▶ _課題_:
下にある野口みずきの欠場を伝える記事に名前が出てくる人物をすべて挙げよ。

女子マラソンのアテネ五輪金メダリスト野口みずき(33=シスメックス)が25日、左大腿(だいたい)裏の炎症で29日の大阪国際女子マラソンを欠場すると発表した。ロンドン五輪の最終選考レースの3月11日名古屋ウィメンズ(旧名古屋国際)に出場する意向で、ジョギングも再開しているが、名古屋はぶっつけで臨むことになりそうだ。

 大阪市内で会見した広瀬監督は「左太ももの炎症で1週間から10日の療養」と説明した。19日までの米ボルダー合宿終盤、野口が「左のハムストリング(太もも裏)が突っ張った感じ」と訴え、帰国翌日の20日に京都市内でMRI(磁気共鳴画像装置)検査を受けていた。野口を治療する社会保険京都病院の原邦夫医師は「合宿の疲労により太もも裏の張りが取れない状況。ランニングは可能だが、万全の体調で選考会に臨めない」と説明した。「無理をするより、ベストの状態で出る方が納得がいく。選考レースですから」と広瀬監督は本人と話して24日に欠場を決めたという。

▶ _保存済みの項目_:
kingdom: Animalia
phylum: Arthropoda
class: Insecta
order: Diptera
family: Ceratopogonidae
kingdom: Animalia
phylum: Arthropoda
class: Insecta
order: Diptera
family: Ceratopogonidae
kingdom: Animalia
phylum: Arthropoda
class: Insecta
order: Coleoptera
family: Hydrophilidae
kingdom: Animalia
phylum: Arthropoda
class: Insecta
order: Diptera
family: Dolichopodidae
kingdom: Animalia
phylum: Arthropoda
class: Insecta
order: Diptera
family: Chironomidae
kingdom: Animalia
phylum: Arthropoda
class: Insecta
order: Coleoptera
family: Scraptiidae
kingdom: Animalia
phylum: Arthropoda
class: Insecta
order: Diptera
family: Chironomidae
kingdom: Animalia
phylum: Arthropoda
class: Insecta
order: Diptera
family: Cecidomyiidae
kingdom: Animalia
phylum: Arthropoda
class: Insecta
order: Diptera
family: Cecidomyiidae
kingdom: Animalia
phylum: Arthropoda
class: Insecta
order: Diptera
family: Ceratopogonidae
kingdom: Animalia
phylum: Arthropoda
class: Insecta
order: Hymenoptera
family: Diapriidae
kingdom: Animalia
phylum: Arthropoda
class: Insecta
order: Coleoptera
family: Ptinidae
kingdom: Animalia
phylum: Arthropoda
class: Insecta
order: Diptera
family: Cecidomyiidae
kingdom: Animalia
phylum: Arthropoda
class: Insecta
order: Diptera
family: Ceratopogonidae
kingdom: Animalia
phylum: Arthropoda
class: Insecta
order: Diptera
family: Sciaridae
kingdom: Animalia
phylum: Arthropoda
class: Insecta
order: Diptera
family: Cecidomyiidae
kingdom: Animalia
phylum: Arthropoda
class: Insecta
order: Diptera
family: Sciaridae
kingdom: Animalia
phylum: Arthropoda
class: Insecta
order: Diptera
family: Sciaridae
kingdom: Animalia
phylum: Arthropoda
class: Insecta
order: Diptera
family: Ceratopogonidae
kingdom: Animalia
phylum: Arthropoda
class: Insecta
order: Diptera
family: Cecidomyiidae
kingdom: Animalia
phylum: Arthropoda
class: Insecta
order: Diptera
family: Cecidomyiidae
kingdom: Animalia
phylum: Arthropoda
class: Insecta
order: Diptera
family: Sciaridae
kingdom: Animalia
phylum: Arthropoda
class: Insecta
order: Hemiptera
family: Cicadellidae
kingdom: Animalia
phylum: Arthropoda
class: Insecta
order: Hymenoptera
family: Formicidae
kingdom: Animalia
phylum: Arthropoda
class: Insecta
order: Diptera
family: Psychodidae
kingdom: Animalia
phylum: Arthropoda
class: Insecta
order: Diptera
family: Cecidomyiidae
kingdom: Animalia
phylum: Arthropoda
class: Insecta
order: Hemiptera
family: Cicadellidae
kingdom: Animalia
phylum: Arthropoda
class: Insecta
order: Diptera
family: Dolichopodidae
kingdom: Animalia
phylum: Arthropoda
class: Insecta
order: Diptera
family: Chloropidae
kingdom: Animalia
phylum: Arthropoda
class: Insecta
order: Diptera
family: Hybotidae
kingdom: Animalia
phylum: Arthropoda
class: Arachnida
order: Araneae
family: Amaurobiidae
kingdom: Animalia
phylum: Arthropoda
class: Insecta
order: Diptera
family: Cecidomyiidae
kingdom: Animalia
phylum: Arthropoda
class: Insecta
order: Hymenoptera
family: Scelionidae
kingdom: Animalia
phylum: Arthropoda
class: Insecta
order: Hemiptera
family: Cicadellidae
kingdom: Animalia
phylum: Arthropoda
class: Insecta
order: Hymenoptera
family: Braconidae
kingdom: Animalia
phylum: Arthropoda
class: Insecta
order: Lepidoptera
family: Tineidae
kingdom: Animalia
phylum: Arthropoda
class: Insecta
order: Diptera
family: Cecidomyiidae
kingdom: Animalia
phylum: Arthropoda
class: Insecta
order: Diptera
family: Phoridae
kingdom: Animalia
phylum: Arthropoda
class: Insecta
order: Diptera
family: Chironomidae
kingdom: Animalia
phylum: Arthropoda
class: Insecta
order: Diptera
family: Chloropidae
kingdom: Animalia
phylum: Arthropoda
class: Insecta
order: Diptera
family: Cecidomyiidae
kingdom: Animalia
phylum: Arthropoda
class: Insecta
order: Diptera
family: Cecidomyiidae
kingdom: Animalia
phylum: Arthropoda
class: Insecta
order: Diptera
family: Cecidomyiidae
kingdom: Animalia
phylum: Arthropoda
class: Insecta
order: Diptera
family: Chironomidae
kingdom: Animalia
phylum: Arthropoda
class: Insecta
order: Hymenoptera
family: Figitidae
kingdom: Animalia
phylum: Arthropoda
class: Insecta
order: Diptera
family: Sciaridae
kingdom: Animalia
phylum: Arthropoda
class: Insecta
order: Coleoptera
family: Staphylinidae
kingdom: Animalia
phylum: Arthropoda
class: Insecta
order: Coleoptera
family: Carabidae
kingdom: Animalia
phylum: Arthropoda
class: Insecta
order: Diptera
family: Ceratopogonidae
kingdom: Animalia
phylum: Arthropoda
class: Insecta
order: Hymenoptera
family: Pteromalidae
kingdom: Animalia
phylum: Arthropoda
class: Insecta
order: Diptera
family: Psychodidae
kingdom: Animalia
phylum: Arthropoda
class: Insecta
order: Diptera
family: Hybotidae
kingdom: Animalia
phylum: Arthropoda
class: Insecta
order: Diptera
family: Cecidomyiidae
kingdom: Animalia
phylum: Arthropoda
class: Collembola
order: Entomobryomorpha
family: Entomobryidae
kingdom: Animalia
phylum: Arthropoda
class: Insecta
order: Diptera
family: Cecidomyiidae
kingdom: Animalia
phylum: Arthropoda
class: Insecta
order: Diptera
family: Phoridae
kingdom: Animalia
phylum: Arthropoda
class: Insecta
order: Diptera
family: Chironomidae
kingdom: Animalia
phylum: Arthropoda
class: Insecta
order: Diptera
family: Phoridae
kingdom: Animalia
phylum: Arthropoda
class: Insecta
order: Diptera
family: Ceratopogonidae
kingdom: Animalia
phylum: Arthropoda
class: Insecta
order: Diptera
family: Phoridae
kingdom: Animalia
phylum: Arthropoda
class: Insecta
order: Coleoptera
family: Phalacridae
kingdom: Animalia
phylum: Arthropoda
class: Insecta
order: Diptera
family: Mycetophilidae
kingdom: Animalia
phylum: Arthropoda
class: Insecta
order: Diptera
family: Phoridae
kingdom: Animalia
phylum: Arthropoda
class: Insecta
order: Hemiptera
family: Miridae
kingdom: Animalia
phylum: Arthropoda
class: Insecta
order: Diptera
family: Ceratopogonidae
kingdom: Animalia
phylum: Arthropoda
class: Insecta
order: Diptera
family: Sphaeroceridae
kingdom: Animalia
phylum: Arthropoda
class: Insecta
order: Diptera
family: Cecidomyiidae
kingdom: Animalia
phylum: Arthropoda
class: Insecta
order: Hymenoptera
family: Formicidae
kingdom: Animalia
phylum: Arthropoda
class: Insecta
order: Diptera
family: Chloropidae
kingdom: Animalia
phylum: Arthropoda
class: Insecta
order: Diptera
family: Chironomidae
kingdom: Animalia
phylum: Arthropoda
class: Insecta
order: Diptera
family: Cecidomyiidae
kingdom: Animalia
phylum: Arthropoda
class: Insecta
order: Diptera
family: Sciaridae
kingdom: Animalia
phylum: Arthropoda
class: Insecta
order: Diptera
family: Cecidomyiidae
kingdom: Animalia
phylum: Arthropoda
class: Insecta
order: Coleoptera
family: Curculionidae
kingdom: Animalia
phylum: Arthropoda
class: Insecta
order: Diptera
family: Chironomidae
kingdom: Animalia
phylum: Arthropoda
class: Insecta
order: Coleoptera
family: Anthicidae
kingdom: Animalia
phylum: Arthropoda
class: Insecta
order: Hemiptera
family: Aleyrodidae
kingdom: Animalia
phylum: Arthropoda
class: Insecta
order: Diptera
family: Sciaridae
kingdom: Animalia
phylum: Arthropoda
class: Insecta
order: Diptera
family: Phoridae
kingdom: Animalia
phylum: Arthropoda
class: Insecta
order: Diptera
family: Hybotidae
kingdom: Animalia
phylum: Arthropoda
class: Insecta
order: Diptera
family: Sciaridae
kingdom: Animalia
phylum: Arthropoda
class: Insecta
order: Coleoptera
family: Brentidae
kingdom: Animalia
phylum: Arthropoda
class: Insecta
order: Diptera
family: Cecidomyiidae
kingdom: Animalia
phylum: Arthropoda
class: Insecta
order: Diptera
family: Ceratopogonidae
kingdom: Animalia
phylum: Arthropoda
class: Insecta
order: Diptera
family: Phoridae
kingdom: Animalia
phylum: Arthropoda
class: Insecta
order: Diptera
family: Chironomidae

▶ _解答_:
野口みずき、広瀬監督、原邦夫